→ **GIVEN TASK A**:
Rewrite the paragraph of the spindle patent text that begins "The vane-type fluid motors are relatively heavy" more briefly, keeping its main facts.
→ **GIVEN TASK B**:
Reproduce the spindle patent text starting at "Further, the gears" and ending at "maintenance and/or replacement.".
→ **GIVEN TASK C**:
Carry on writing the spindle patent text from the point where it stops.

→ **PAGE EXTRACT**:
= = =

|Publication number||US5566770 A|
|Application number||US 08/320,980|
|Publication date||Oct 22, 1996|
|Filing date||Oct 11, 1994|
|Priority date||Aug 27, 1993|
|Also published as||WO1995005924A1|
|Publication number||08320980, 320980, US 5566770 A, US 5566770A, US-A-5566770, US5566770 A, US5566770A|
|Inventors||Gregory A. Bowser|
|Original Assignee||Air Turbine Technology, Inc.|
|Export Citation||BiBTeX, EndNote, RefMan|
|Patent Citations (8), Non-Patent Citations (7), Referenced by (12), Classifications (18), Legal Events (3)|
|External Links: USPTO, USPTO Assignment, Espacenet|
This application is a continuation of U.S. patent application Ser. No. 08/112,390, filed Aug. 27, 1993, now abandoned.
1. Field of the Invention
This invention relates to a spindle apparatus and, more particularly, to a spindle apparatus operative by a fluid powered turbine (reaction) and having a handle portion and a head portion which are coupled to each other without using gears.
2. Description of the Prior Art
In the prior art, spindle devices may be utilized for performing a variety of functions, such as grinding, polishing, metal or plastic finishing, engraving, jewelry fabrication, drilling, deburring and so forth. These spindle devices normally include a handle portion having a primary rotatable shaft and a head or front end portion having a secondary rotatable shaft. The head portion of such devices may be arranged at a predetermined angle with respect to the handle portion. Accordingly, in these spindle devices, the axes of rotation of the primary and secondary axes are typically not parallel to each other. Such angled positioning of the head portion enables an operator to more easily reach a desired object.
Such prior art spindle devices normally utilize a so-called vane-type fluid motor which may be located in the handle portion and which is coupled to the primary shaft therein. The primary shaft, in turn, is coupled to the secondary shaft by way of a gear train having a plurality of gears.
The vane-type motor may be considered as a type of impulse turbine. Basically, in the vane-type motor, a fluid is directed in a stream or streams towards an outer periphery of a rotatable impeller or vane. The vane is coupled to a rotatable shaft which, in turn, is coupled to a rotatable tool, such as a grinder, a drill and so forth. The rotational speed of the vane, and the tool, is a function of fluid flow and the pressure of such fluid. Accordingly, the vane-type motor act as a "free speed motor".
In operation, a fluid, such as air, is supplied to the handle portion from an air supply, whereupon the fluid is directed to an input of the vane-type motor and from there to the outer periphery of the vane. As a result, the vane rotates causing the primary shaft to rotate which causes the gears to rotate which, in turn, causes the secondary shaft to rotate, thereby causing the grinding or finishing tool or such similar tool to rotate.
The vane-type fluid motors are relatively heavy and noisy. In addition, rotation of the gears produces relatively high vibration levels. Such undesirable characteristics may result in the operator becoming fatigued after using such device for only a relatively short period of time. As is to be appreciated, this may result in less productivity and/or poor workmanship.
Further, the gears normally require lubrication so as to operate properly and to increase the operating life of the gears. However, providing such lubrication is time consuming and increases the overall operating costs. Moreover, even with such periodic lubrication, the gears still wear and accordingly require maintenance and/or replacement.

= = =

→ **SOURCE DATA**:
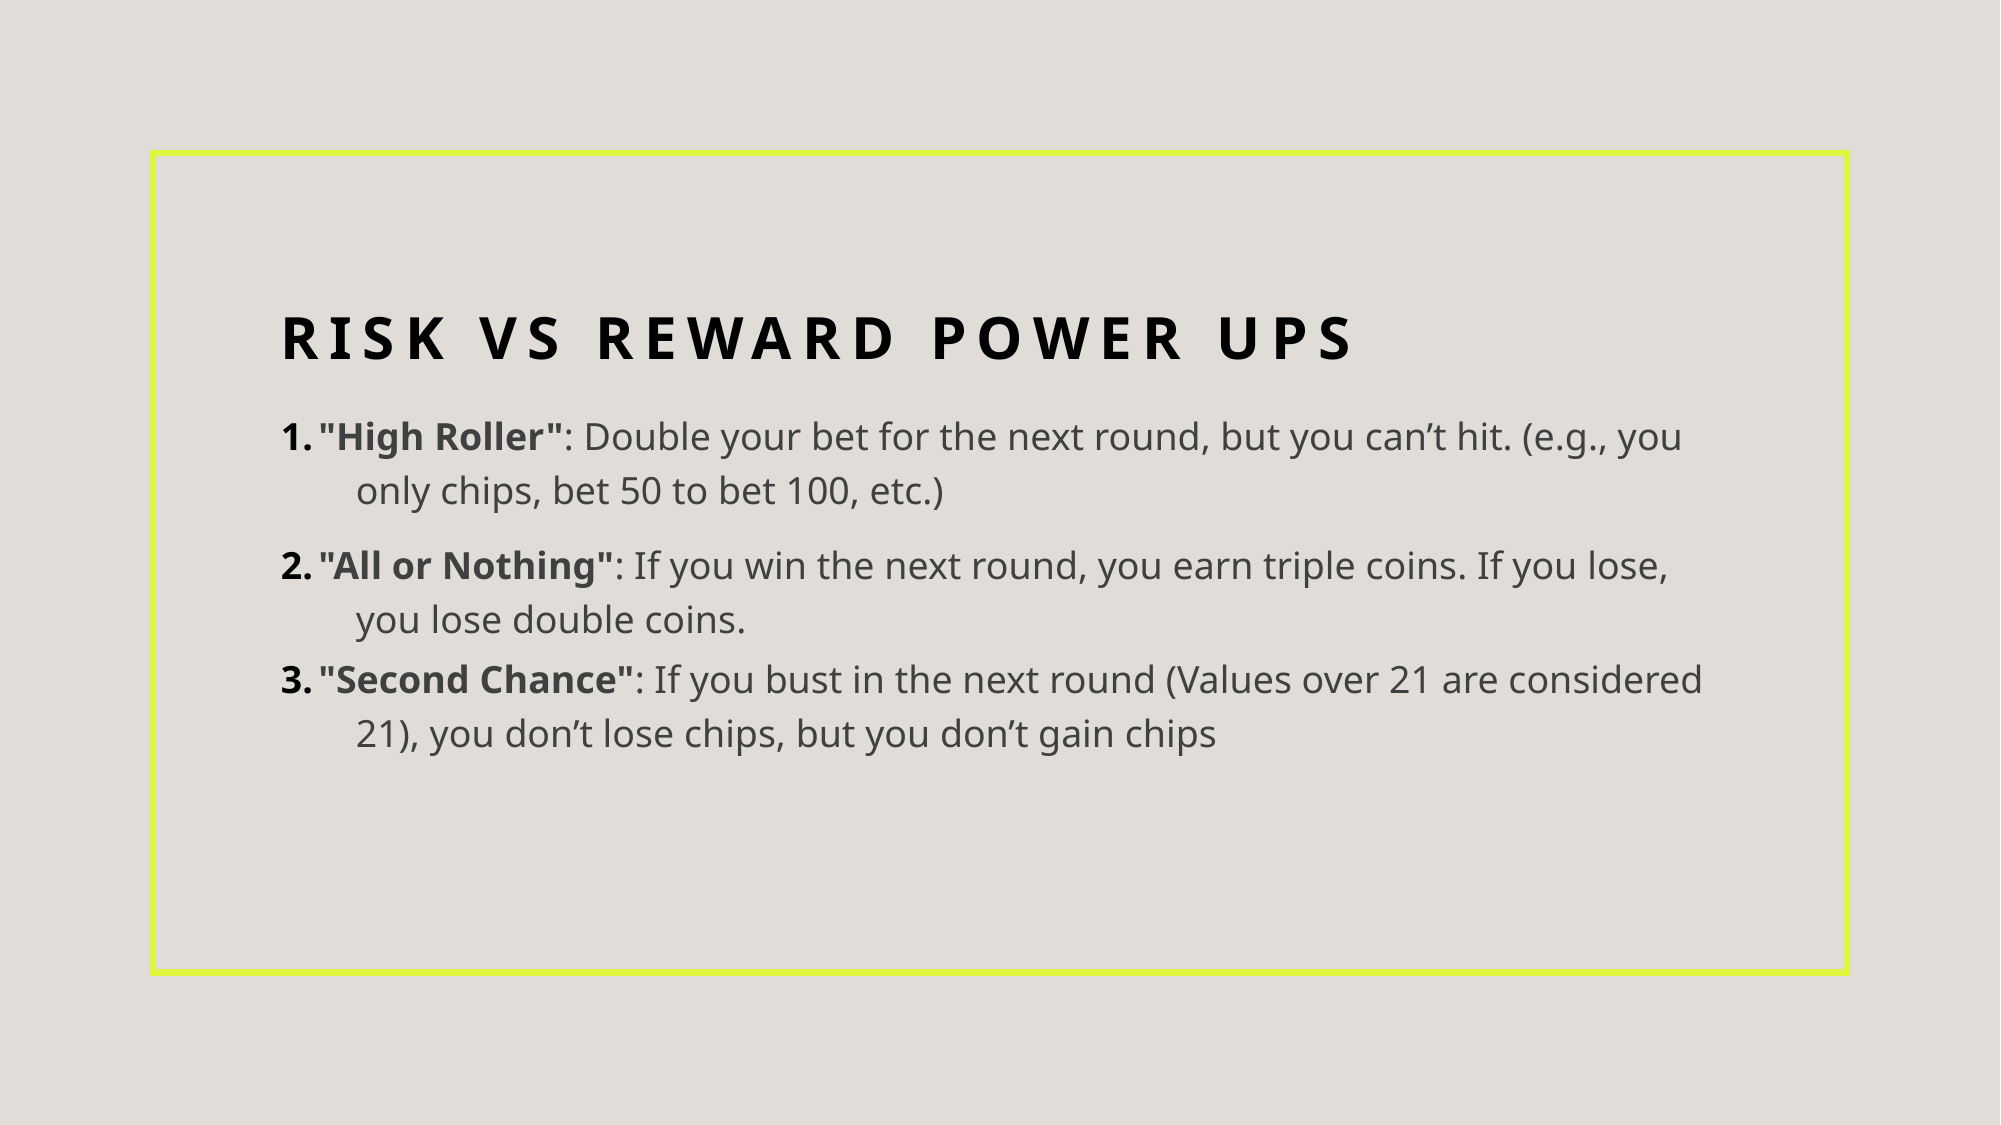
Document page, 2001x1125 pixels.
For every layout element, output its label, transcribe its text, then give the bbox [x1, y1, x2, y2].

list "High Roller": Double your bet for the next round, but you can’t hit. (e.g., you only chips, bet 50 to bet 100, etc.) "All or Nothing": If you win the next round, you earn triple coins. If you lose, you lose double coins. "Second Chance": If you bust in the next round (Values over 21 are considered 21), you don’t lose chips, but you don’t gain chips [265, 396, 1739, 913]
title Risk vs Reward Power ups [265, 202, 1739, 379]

= = =

→ **EXERCISE RESPONSE A**:
Vane-type fluid motors are heavy and noisy, and their rotating gears cause high vibration. These traits can tire the operator after only a short time, which may reduce productivity or lead to poor workmanship.

→ **EXERCISE RESPONSE B**:
Further, the gears normally require lubrication so as to operate properly and to increase the operating life of the gears. However, providing such lubrication is time consuming and increases the overall operating costs. Moreover, even with such periodic lubrication, the gears still wear and accordingly require maintenance and/or replacement.

→ **EXERCISE RESPONSE C**:
Furthermore, vane-type motors are normally unable to maintain a constant rotational speed when operating under a load. That is, the vane-type motors can not be governed to a specific speed. Additionally, as previously described, vane-type motors are "free speed" motors and are sensitive to variations in flow and pressure. Accordingly, it may be difficult to maintain a tool coupled to a vane-type motor at a constant speed especially when subjected to varying loads. As is to be appreciated, the inability to maintain a constant rotational speed of a tool may adversely affect a desired operation. For example, an undesired sudden increase in the rotational speed of a grinding or drilling tool may result in more material being removed than desired.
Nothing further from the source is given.